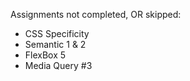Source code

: Assignments not completed, OR skipped:

* CSS Specificity
* Semantic 1 & 2
* FlexBox 5
* Media Query #3
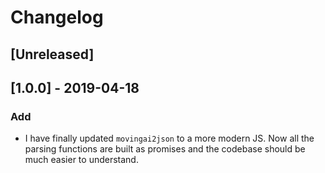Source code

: # Changelog

## [Unreleased]

## [1.0.0] - 2019-04-18

### Add

 - I have finally updated `movingai2json` to a more modern JS. Now all the parsing functions are built as promises and the codebase should be much easier to understand.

+--

**Task details:**
Edit the text of the records, replacing "Changelog" with "Release Notes" and leaving everything else unchanged. Leave the pictures out of your answer.

**Exercise answer:**
Source code

: Assignments not completed, OR skipped:

* CSS Specificity
* Semantic 1 & 2
* FlexBox 5
* Media Query #3
Source code

: # Release Notes

## [Unreleased]

## [1.0.0] - 2019-04-18

### Add

 - I have finally updated `movingai2json` to a more modern JS. Now all the parsing functions are built as promises and the codebase should be much easier to understand.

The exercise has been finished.